## Brief
Print every one of the records verbatim, omitting nothing.

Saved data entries
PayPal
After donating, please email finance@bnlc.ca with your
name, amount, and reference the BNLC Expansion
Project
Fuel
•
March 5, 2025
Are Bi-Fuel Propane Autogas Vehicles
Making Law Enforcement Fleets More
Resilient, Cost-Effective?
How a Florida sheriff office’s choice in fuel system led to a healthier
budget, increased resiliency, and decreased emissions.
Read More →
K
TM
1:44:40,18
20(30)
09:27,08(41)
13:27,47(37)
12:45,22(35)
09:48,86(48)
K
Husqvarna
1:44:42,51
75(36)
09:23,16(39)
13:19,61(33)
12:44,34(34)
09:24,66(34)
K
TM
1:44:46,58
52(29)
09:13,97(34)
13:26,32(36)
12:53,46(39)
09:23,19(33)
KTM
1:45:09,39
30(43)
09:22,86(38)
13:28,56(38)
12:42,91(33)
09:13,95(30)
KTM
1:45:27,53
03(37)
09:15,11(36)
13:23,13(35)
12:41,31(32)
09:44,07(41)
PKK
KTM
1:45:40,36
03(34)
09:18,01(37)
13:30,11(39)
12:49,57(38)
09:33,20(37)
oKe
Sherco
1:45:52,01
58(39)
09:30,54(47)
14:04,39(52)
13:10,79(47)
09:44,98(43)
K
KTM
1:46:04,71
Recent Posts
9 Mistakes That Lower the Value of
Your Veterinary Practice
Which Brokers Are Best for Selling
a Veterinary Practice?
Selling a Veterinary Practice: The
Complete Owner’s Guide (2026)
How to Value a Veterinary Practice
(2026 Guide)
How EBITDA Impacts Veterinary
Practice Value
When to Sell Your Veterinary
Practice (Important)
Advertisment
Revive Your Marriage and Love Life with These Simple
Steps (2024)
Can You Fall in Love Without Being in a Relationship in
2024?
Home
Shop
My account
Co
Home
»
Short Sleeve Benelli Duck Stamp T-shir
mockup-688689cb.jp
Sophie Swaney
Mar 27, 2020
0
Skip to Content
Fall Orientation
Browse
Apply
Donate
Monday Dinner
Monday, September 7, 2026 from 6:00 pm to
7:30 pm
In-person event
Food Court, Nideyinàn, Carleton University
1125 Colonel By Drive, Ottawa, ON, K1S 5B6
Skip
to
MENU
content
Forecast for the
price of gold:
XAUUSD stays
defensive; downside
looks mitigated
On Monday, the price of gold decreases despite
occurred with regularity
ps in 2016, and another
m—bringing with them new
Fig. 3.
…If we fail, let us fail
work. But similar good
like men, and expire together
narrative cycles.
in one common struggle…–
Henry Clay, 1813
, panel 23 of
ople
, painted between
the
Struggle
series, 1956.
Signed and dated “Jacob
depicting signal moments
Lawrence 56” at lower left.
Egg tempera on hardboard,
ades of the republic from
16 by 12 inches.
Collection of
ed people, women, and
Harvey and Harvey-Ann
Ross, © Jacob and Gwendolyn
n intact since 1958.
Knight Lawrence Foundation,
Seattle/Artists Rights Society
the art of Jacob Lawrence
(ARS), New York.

## Exercise result
PayPal
After donating, please email finance@bnlc.ca with your
name, amount, and reference the BNLC Expansion
Project
Fuel
•
March 5, 2025
Are Bi-Fuel Propane Autogas Vehicles
Making Law Enforcement Fleets More
Resilient, Cost-Effective?
How a Florida sheriff office’s choice in fuel system led to a healthier
budget, increased resiliency, and decreased emissions.
Read More →
K
TM
1:44:40,18
20(30)
09:27,08(41)
13:27,47(37)
12:45,22(35)
09:48,86(48)
K
Husqvarna
1:44:42,51
75(36)
09:23,16(39)
13:19,61(33)
12:44,34(34)
09:24,66(34)
K
TM
1:44:46,58
52(29)
09:13,97(34)
13:26,32(36)
12:53,46(39)
09:23,19(33)
KTM
1:45:09,39
30(43)
09:22,86(38)
13:28,56(38)
12:42,91(33)
09:13,95(30)
KTM
1:45:27,53
03(37)
09:15,11(36)
13:23,13(35)
12:41,31(32)
09:44,07(41)
PKK
KTM
1:45:40,36
03(34)
09:18,01(37)
13:30,11(39)
12:49,57(38)
09:33,20(37)
oKe
Sherco
1:45:52,01
58(39)
09:30,54(47)
14:04,39(52)
13:10,79(47)
09:44,98(43)
K
KTM
1:46:04,71
Recent Posts
9 Mistakes That Lower the Value of
Your Veterinary Practice
Which Brokers Are Best for Selling
a Veterinary Practice?
Selling a Veterinary Practice: The
Complete Owner’s Guide (2026)
How to Value a Veterinary Practice
(2026 Guide)
How EBITDA Impacts Veterinary
Practice Value
When to Sell Your Veterinary
Practice (Important)
Advertisment
Revive Your Marriage and Love Life with These Simple
Steps (2024)
Can You Fall in Love Without Being in a Relationship in
2024?
Home
Shop
My account
Co
Home
»
Short Sleeve Benelli Duck Stamp T-shir
mockup-688689cb.jp
Sophie Swaney
Mar 27, 2020
0
Skip to Content
Fall Orientation
Browse
Apply
Donate
Monday Dinner
Monday, September 7, 2026 from 6:00 pm to
7:30 pm
In-person event
Food Court, Nideyinàn, Carleton University
1125 Colonel By Drive, Ottawa, ON, K1S 5B6
Skip
to
MENU
content
Forecast for the
price of gold:
XAUUSD stays
defensive; downside
looks mitigated
On Monday, the price of gold decreases despite
occurred with regularity
ps in 2016, and another
m—bringing with them new
Fig. 3.
…If we fail, let us fail
work. But similar good
like men, and expire together
narrative cycles.
in one common struggle…–
Henry Clay, 1813
, panel 23 of
ople
, painted between
the
Struggle
series, 1956.
Signed and dated “Jacob
depicting signal moments
Lawrence 56” at lower left.
Egg tempera on hardboard,
ades of the republic from
16 by 12 inches.
Collection of
ed people, women, and
Harvey and Harvey-Ann
Ross, © Jacob and Gwendolyn
n intact since 1958.
Knight Lawrence Foundation,
Seattle/Artists Rights Society
the art of Jacob Lawrence
(ARS), New York.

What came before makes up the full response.